Municípios pedem liberação de recursos e flexibilidade para lidar com covid-19

    Confederação Nacional dos Municípios elaborou 17 iniciativas que governo federal pode tomar para ajudar gestões em meio à crise

    Foto: Divulgação/ CNM

    A Confederação Nacional dos Municípios pediu ao governo federal que sejam tomadas providências para suportar o momento de crise sanitária vivida pelo Brasil por causa do novo coronavírus.
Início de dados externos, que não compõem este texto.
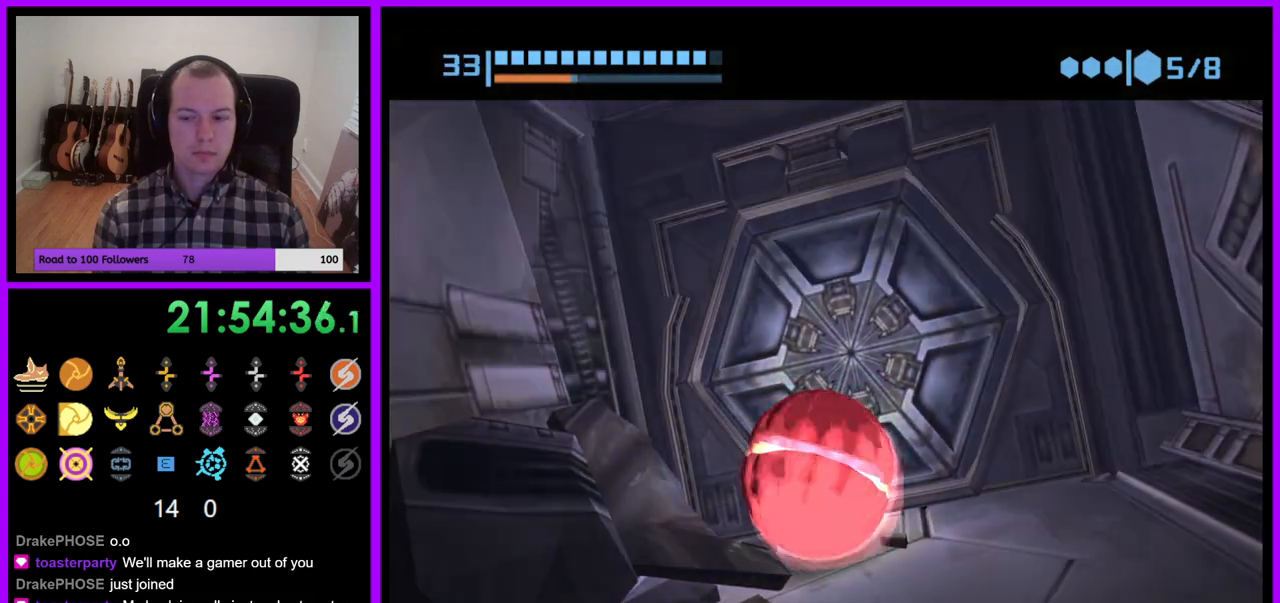
{"buttons": ["B"], "left_stick": "center", "right_stick": "center", "events": [[83, "left_stick", "right"], [200, "left_stick", "center"], [350, "left_stick", "right"], [500, "left_stick", "center"]]}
Em documento assinado pelo presidente Glademir Aroldi, os municípios pedem em 17 iniciativas liberação de recursos e flexibilização de protocolos de gestão.

    Entre as medidas solicitadas estão a liberação, para os municípios, de R$ 2,4 bilhões referentes ao Fundo Nacional de Saúde e R$ 2,25 bilhões referentes ao que é destinado ao SUS pelo Seguro DPVAT, e a anteciapação do pagamento de emendas impositivas destinadas à saúde em 2020, da ordem de aproximadamente R$ 1,5 bilhão. Também é solicitada a edição de medidas provisórias que flexibilizem o uso de R$ 8 bilhões de recursos da saúde vinculados a ações específicas e que liberem o uso de saldos financeiros de contas antigas dos fundos municipais de saúde, montante que está em torno de R$ 4 bilhões.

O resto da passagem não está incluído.